Essentially, passive income is money acquired without using your personal exertion . It’s income that is not linked to hours worked. If work is required, it is usually done one time with the money paid multiple times.
There are two forms of passive income:
- Income derived from business and income derived from investments. Business income is the money that one receives without actually needing to work in the business.
- One acquires a business that is either run by someone else or is self sufficient. The profits generated are taken out by the owner thus yielding passive income.
Robert Kiyosaki is the most famous advocate of this principle and has been teaching it for decades, read Rich Dad Poor Dad .
Income derived from investments is making money from money. Instead of you working for money, it is putting your money to work for you. depending upon the investment, a rate of return is realized which generates passive income.
Examples of this are dividends from stocks, appreciation in real estate, interest on savings, etc…
The wonderful aspect of this type of income is that the money is created regardless of one’s efforts.

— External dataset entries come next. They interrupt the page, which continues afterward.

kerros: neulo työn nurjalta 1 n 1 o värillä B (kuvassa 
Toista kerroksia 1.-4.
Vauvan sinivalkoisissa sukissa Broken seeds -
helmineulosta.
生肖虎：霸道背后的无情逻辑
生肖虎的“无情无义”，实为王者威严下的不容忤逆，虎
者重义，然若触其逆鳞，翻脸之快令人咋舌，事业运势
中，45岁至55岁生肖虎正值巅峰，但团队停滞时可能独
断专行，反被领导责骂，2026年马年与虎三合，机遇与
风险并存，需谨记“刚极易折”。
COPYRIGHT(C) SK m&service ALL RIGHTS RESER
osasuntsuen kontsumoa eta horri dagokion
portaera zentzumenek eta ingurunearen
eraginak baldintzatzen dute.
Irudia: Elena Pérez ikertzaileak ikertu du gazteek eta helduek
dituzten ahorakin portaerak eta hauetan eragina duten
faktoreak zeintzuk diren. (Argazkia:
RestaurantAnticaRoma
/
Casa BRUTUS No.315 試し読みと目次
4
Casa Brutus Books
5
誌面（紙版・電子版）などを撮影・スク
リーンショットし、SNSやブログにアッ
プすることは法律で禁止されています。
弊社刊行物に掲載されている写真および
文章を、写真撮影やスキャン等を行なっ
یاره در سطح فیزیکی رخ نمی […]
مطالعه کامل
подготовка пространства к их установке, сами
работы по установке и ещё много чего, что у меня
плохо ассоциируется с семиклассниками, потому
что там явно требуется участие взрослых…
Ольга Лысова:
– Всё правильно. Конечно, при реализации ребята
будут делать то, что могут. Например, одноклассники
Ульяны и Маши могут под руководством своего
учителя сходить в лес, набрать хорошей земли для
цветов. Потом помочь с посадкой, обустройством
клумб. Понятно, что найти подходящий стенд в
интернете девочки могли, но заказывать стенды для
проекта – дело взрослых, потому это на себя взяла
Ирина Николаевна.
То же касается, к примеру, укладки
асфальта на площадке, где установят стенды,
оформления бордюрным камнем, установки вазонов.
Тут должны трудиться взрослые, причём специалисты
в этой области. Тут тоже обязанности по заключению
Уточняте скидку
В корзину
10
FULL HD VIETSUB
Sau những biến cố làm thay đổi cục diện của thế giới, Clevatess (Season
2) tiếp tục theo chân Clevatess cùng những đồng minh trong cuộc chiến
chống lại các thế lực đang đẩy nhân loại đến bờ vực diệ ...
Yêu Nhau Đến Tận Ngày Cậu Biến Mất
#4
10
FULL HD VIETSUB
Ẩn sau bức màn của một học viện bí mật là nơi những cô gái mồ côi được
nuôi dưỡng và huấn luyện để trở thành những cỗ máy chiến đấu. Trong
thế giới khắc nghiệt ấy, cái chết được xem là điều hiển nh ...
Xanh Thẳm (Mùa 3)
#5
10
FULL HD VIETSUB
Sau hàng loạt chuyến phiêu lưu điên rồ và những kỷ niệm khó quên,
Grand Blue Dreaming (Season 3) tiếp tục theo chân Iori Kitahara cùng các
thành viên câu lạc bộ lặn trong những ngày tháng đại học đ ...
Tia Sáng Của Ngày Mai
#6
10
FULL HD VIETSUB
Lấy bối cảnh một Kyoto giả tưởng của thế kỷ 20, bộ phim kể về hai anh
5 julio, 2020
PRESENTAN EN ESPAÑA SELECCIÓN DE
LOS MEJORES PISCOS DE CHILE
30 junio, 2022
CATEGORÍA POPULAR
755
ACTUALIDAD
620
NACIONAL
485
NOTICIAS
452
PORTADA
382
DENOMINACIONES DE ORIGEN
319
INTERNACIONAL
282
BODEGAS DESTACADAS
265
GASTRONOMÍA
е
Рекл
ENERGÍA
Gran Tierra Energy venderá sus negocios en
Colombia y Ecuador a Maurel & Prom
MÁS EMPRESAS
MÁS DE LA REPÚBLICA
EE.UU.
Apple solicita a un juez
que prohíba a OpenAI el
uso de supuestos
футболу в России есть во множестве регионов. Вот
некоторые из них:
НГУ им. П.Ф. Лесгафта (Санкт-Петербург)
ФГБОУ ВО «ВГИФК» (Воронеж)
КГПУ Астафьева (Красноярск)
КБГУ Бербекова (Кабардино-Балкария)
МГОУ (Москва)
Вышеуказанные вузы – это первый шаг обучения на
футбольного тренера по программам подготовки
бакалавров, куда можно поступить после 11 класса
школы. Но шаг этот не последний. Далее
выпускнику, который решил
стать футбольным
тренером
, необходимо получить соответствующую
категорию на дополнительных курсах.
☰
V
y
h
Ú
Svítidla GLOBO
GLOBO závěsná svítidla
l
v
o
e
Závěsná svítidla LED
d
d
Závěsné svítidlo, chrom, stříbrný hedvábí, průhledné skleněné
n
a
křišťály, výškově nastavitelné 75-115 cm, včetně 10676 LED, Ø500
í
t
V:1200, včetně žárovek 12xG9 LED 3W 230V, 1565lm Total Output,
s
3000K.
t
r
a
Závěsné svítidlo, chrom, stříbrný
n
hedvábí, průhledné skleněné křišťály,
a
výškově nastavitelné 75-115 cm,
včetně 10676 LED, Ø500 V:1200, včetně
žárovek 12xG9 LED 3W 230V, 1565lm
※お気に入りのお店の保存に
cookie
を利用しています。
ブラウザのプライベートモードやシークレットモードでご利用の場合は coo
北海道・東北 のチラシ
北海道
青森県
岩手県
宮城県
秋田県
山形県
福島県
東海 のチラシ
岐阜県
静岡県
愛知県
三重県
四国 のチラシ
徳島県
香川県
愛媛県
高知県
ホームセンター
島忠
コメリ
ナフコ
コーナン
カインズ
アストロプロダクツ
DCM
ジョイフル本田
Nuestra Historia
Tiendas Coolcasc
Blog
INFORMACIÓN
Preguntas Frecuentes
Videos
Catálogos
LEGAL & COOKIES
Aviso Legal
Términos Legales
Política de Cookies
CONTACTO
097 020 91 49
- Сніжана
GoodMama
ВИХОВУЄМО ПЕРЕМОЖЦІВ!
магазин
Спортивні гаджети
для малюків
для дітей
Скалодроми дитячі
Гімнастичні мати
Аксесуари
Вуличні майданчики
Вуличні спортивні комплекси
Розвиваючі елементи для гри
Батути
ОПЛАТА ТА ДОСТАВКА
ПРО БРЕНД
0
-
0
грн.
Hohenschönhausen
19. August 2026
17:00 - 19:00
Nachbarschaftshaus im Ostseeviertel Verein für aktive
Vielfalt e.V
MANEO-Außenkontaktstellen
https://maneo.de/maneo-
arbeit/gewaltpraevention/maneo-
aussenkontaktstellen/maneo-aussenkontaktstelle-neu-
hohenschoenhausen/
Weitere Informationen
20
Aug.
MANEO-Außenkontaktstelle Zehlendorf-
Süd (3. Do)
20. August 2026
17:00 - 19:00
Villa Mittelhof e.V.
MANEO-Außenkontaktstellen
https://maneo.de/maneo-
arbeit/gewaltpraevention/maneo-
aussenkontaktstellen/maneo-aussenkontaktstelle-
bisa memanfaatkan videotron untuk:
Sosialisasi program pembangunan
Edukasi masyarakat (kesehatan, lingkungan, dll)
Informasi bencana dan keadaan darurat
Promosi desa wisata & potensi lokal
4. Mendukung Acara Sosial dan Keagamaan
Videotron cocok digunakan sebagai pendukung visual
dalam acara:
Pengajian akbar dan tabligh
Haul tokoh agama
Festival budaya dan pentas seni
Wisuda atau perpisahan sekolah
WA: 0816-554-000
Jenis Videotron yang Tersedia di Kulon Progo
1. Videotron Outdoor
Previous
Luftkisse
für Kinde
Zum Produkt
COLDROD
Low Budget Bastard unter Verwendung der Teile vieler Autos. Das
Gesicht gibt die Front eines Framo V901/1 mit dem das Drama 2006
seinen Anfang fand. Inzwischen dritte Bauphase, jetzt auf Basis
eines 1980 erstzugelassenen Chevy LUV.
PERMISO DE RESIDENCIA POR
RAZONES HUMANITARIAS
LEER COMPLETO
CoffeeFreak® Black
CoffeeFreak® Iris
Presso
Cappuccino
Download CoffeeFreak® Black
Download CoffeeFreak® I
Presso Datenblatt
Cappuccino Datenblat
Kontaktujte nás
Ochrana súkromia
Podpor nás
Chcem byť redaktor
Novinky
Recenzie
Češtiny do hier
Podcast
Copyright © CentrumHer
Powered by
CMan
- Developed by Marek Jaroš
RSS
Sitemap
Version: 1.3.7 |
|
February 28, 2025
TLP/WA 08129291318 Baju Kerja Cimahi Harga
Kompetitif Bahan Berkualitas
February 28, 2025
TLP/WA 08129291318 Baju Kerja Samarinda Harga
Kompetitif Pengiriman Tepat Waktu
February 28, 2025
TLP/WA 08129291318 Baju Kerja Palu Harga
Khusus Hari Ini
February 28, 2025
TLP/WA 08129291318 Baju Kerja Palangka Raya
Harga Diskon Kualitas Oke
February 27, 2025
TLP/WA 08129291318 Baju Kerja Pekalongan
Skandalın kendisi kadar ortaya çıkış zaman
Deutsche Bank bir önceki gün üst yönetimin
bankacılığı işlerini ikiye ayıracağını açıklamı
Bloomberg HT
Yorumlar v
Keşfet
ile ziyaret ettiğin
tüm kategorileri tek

If you don’t show up for work, the income still exists. You will earn the same while at work as you would sitting on the beach. In addition, this allows one to increase their overall efforts.
If your money is working while you are focusing on something else, you are, in effect, paid twice for your time. This is called leverage and it’s easy to see how it is possible to create massive wealth under this scenario.
Focus your attention on creating passive streams of income. It holds the key to all financial freedom.